*** Begin section ***

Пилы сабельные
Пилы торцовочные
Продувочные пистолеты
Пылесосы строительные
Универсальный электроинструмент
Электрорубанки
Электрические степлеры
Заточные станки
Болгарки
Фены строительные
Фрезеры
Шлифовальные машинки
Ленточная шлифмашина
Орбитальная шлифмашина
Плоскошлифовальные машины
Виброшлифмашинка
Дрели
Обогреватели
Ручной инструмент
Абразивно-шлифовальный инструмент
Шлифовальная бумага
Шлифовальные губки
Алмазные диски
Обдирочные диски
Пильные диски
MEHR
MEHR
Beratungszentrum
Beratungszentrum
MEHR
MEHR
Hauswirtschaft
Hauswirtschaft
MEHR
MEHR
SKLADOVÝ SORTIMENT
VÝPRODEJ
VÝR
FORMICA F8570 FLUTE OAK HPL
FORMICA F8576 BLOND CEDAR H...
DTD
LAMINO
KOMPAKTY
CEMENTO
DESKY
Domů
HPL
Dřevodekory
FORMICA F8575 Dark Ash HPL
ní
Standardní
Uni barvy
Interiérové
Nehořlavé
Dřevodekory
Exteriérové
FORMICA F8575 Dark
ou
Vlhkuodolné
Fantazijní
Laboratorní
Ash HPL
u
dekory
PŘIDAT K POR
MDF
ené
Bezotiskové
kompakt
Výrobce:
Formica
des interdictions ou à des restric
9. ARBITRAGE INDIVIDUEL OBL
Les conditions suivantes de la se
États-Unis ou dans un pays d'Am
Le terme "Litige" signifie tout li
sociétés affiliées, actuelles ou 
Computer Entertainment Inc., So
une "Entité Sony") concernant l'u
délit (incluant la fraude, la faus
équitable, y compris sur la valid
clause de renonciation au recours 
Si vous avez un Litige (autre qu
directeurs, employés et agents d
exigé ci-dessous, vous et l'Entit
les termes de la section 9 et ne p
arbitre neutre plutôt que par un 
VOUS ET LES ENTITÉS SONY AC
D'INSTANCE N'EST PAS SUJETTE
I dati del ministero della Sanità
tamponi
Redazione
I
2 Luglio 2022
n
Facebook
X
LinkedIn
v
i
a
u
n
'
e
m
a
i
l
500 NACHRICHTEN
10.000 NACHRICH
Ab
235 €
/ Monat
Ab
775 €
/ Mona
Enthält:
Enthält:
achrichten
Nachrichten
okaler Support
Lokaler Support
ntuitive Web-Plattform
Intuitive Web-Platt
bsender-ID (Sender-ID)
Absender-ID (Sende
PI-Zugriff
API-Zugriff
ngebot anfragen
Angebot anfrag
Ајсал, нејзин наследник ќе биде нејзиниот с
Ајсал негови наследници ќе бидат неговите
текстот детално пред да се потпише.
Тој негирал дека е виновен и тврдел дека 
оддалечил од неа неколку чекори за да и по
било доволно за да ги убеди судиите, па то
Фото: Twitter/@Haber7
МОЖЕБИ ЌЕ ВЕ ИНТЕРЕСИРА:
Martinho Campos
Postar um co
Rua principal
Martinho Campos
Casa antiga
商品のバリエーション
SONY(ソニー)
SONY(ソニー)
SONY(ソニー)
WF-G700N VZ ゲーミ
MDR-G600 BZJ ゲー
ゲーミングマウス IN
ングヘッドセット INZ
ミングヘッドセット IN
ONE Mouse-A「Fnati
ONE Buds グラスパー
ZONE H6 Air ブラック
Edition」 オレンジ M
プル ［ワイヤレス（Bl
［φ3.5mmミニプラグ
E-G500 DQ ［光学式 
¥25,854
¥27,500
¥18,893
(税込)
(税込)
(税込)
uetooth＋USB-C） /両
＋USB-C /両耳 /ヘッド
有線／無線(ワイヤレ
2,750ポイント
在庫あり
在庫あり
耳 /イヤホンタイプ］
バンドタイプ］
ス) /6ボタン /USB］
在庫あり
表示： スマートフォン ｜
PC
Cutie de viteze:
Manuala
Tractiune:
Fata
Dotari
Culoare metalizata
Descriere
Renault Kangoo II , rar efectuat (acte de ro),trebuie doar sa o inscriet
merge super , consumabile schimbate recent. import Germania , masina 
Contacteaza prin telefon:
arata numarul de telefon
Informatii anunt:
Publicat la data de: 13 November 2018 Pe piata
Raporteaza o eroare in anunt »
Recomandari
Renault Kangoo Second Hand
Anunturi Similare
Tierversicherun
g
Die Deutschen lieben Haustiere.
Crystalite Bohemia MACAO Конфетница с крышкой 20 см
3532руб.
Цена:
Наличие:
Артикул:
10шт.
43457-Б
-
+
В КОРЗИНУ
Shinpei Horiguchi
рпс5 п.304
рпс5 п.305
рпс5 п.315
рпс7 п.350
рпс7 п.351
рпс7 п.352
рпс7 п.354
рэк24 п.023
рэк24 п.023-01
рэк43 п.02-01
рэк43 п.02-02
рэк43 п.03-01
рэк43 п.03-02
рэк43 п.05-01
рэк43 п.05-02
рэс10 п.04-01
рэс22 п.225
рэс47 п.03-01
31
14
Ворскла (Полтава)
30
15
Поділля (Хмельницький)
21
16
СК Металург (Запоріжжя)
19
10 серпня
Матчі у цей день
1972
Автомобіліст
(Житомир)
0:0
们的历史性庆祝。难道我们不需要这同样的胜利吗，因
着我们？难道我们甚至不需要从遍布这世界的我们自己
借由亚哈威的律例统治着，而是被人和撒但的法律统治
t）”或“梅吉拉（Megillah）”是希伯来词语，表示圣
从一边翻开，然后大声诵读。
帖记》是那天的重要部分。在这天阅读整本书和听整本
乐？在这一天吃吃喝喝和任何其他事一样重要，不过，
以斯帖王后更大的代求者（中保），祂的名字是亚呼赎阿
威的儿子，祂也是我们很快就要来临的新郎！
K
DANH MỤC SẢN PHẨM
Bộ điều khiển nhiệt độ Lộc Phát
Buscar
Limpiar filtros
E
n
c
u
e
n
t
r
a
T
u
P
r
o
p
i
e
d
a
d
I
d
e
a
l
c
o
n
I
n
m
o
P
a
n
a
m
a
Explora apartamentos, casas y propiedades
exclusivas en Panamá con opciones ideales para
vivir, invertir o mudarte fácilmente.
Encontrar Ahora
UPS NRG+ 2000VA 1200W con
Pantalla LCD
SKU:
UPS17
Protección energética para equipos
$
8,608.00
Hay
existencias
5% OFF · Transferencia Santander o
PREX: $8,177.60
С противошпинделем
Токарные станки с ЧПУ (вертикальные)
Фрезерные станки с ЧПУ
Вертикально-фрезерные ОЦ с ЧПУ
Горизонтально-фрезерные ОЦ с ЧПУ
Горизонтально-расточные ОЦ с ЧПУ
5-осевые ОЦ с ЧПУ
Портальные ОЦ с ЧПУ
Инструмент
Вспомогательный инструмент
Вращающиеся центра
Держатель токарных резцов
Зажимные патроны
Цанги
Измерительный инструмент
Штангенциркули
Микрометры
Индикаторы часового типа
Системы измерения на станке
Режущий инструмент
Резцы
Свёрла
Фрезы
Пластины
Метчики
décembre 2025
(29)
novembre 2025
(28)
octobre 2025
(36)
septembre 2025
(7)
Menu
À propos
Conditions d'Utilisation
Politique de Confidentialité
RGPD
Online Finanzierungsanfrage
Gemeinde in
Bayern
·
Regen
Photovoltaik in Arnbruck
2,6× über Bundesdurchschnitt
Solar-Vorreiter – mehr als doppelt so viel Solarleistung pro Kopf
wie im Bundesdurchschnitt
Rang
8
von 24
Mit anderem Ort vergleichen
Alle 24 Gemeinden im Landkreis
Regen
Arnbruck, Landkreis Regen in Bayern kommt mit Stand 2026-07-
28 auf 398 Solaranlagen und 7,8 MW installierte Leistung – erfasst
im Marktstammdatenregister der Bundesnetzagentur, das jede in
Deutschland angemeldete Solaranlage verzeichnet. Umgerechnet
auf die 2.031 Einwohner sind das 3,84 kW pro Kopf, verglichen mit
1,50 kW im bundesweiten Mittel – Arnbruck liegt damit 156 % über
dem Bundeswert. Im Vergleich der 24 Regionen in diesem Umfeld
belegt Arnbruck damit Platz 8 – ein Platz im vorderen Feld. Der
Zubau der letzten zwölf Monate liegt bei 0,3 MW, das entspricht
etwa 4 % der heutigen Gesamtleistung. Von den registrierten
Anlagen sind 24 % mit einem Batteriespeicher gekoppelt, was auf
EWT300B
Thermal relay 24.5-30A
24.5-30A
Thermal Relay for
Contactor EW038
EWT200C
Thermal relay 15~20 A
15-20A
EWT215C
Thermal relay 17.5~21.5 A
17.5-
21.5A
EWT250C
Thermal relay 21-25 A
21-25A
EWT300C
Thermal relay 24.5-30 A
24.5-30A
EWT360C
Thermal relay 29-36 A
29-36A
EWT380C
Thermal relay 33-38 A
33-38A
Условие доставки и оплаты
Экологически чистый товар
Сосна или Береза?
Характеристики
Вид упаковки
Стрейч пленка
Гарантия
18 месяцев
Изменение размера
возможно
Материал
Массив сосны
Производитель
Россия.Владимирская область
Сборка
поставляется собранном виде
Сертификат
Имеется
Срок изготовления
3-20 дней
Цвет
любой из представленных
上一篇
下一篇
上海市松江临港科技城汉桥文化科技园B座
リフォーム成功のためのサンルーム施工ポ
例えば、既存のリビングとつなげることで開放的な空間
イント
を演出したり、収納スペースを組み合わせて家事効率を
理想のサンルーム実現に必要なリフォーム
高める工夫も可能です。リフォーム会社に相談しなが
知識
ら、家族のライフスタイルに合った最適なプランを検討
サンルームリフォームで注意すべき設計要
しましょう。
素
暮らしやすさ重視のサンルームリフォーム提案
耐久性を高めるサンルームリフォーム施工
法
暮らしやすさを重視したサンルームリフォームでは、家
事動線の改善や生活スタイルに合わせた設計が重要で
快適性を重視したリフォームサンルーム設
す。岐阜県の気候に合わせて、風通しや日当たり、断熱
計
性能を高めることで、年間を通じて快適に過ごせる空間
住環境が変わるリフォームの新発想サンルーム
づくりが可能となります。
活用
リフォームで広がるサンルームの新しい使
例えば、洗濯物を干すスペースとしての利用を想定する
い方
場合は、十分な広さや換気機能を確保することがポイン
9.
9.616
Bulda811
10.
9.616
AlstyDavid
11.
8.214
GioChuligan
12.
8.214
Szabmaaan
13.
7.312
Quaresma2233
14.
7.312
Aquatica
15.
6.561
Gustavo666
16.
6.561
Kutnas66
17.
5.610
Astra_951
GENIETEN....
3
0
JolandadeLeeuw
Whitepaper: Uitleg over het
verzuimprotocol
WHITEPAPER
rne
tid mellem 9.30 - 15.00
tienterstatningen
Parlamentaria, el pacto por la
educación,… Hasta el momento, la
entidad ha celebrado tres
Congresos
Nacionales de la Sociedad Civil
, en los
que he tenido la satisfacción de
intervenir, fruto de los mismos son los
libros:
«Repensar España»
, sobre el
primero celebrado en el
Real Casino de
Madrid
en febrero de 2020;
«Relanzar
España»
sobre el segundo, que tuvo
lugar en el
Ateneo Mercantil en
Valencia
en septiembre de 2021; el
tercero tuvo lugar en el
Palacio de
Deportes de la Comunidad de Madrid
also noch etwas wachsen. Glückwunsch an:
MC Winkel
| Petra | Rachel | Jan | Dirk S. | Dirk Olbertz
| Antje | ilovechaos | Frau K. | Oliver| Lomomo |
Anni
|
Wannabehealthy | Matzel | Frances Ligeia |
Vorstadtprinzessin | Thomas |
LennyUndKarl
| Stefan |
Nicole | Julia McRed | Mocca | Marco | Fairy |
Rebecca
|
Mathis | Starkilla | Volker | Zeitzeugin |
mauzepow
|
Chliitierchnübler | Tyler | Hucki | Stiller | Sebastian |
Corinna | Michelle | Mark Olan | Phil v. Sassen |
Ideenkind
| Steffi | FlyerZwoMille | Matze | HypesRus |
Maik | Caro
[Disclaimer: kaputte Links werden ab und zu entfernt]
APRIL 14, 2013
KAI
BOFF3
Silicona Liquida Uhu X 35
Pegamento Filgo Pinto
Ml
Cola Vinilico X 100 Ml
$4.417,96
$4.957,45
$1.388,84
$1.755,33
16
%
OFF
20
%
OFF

*** End section ***

:: EXERCISE REQUIREMENTS ::
Reproduce the records verbatim, from the start through the line containing "оддалечил од неа неколку чекори за да и по", inclusive.

:: RESULT OF THIS TASK ::
Пилы сабельные
Пилы торцовочные
Продувочные пистолеты
Пылесосы строительные
Универсальный электроинструмент
Электрорубанки
Электрические степлеры
Заточные станки
Болгарки
Фены строительные
Фрезеры
Шлифовальные машинки
Ленточная шлифмашина
Орбитальная шлифмашина
Плоскошлифовальные машины
Виброшлифмашинка
Дрели
Обогреватели
Ручной инструмент
Абразивно-шлифовальный инструмент
Шлифовальная бумага
Шлифовальные губки
Алмазные диски
Обдирочные диски
Пильные диски
MEHR
MEHR
Beratungszentrum
Beratungszentrum
MEHR
MEHR
Hauswirtschaft
Hauswirtschaft
MEHR
MEHR
SKLADOVÝ SORTIMENT
VÝPRODEJ
VÝR
FORMICA F8570 FLUTE OAK HPL
FORMICA F8576 BLOND CEDAR H...
DTD
LAMINO
KOMPAKTY
CEMENTO
DESKY
Domů
HPL
Dřevodekory
FORMICA F8575 Dark Ash HPL
ní
Standardní
Uni barvy
Interiérové
Nehořlavé
Dřevodekory
Exteriérové
FORMICA F8575 Dark
ou
Vlhkuodolné
Fantazijní
Laboratorní
Ash HPL
u
dekory
PŘIDAT K POR
MDF
ené
Bezotiskové
kompakt
Výrobce:
Formica
des interdictions ou à des restric
9. ARBITRAGE INDIVIDUEL OBL
Les conditions suivantes de la se
États-Unis ou dans un pays d'Am
Le terme "Litige" signifie tout li
sociétés affiliées, actuelles ou 
Computer Entertainment Inc., So
une "Entité Sony") concernant l'u
délit (incluant la fraude, la faus
équitable, y compris sur la valid
clause de renonciation au recours 
Si vous avez un Litige (autre qu
directeurs, employés et agents d
exigé ci-dessous, vous et l'Entit
les termes de la section 9 et ne p
arbitre neutre plutôt que par un 
VOUS ET LES ENTITÉS SONY AC
D'INSTANCE N'EST PAS SUJETTE
I dati del ministero della Sanità
tamponi
Redazione
I
2 Luglio 2022
n
Facebook
X
LinkedIn
v
i
a
u
n
'
e
m
a
i
l
500 NACHRICHTEN
10.000 NACHRICH
Ab
235 €
/ Monat
Ab
775 €
/ Mona
Enthält:
Enthält:
achrichten
Nachrichten
okaler Support
Lokaler Support
ntuitive Web-Plattform
Intuitive Web-Platt
bsender-ID (Sender-ID)
Absender-ID (Sende
PI-Zugriff
API-Zugriff
ngebot anfragen
Angebot anfrag
Ајсал, нејзин наследник ќе биде нејзиниот с
Ајсал негови наследници ќе бидат неговите
текстот детално пред да се потпише.
Тој негирал дека е виновен и тврдел дека 
оддалечил од неа неколку чекори за да и по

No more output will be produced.